Shares of the smartphone maker slumped four percent — its worst percentage drop since late January — as Apple faced scrutiny of its security systems after photos of celebrities stored in individual iCloud accounts were leaked online.
The stock closed down $4.36 at $98.94, with 125 million shares changing hands.
Apple, which hasn’t introduced a new product since the iPad in 2010, is under pressure to push the envelope for consumer electronics devices.
Some industry observers expect the iPhone maker to unveil a version of a smartwatch next week, though it’s unclear how successful Apple will be in bringing wearables into the mainstream market where others like Samsung have failed.
On Wednesday, Pacific Crest Securities analyst Andy Hargreaves said it was time to take profit in Apple ahead of the expected iPhone launch, scheduled for Sept. 9.
“Unless next week’s event details massive incremental profit opportunities, we are likely to downgrade (Apple’s) rating,” he wrote in a research note.
Other analysts said the stock was also weighed by growing unease over the recent breach of celebrity photos. Apple said the photos leaked online — of celebrities including Oscar winner Jennifer Lawrence and swimsuit model Kate Upton — were done by a targeted hacking of individual iCloud accounts, and not through a breach of Apple systems.
Still, the breach has put Apple’s security in the spotlight days before it is due to launch its highly anticipated iPhone 6.

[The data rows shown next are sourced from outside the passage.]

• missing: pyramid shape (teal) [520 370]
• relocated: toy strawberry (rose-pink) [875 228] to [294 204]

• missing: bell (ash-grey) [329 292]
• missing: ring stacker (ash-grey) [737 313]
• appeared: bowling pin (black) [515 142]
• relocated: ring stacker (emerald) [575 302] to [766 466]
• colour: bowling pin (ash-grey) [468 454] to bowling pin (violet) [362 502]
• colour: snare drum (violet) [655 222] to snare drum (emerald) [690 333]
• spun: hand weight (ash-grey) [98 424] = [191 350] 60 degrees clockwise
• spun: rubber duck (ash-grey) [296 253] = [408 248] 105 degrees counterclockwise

Apple’s new iPhones will increasingly become repositories of sensitive home and healthcare data, and some expect payments and financial information as well.

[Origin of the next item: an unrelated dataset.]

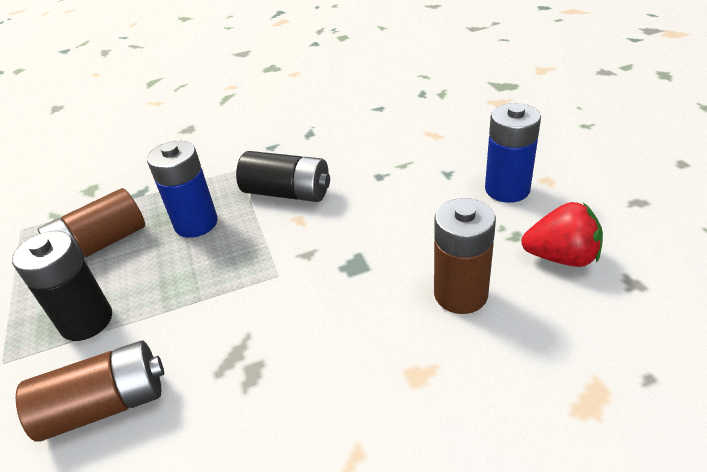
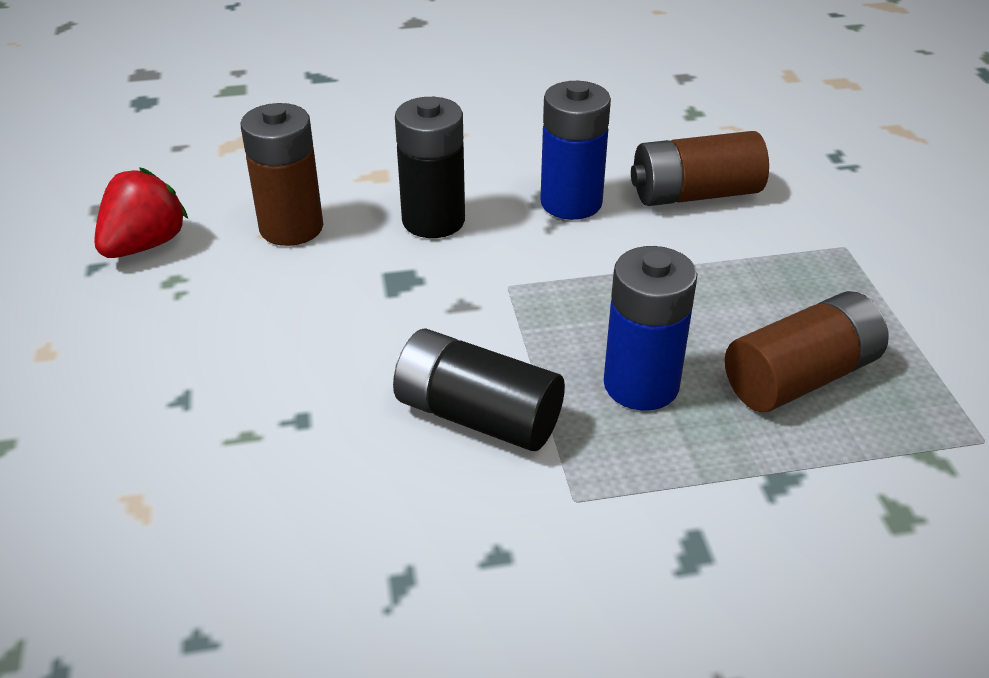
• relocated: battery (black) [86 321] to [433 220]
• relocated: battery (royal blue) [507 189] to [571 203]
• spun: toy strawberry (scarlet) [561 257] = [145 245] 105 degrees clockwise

In the wake of the recent breach, cyber security experts and mobile developers have called out inadequacies in Apple’s and, more generally, cloud-services security. Thousands have taken to Twitter to express their frustrations with the company.
“I was actually surprised that the stock did not go down yesterday,” Hudson Square Research analyst Daniel Ernst said. “While Apple is correct — its systems itself weren’t hacked — that’s hard to get across to the average consumer.”
Still, even with the stock’s drop, activity in the options market points to bullishness ahead of the iPhone launch.
Options volumes are currently 10 percent higher than normal.
The last two weeks saw bullish call bets outnumbering bearish puts by a ratio of about 7 to 3, according to Credit Suisse data.
Despite the selloff, calls led puts by nearly two to one on Wednesday, Henry Schwartz, president of options analytics firm Trade Alert, said.
“Despite the recent events, I am still very bullish on Apple as they have a number of new products coming out such as wearables and a new bigger iPad,” said Naeem Aslam, chief market analyst at Dublin, Ireland-based Ava Trade.
Apple straddles that expire Sept. 19 are pricing in a 3.9 percent move in either direction by that date, said Ed Tom, managing director of equity derivatives trading strategy team at Credit Suisse in New York.
About 31,000 calls at the $104 strike and about 62,000 calls at the $107 strike, both expiring on Sept. 12, traded on Wednesday, said Brian Overby, senior options analyst at online brokerage TradeKing in Charlotte, North Carolina.
“That was a bullish trade and it is the closest expiration (following the Apple event),” Overby said.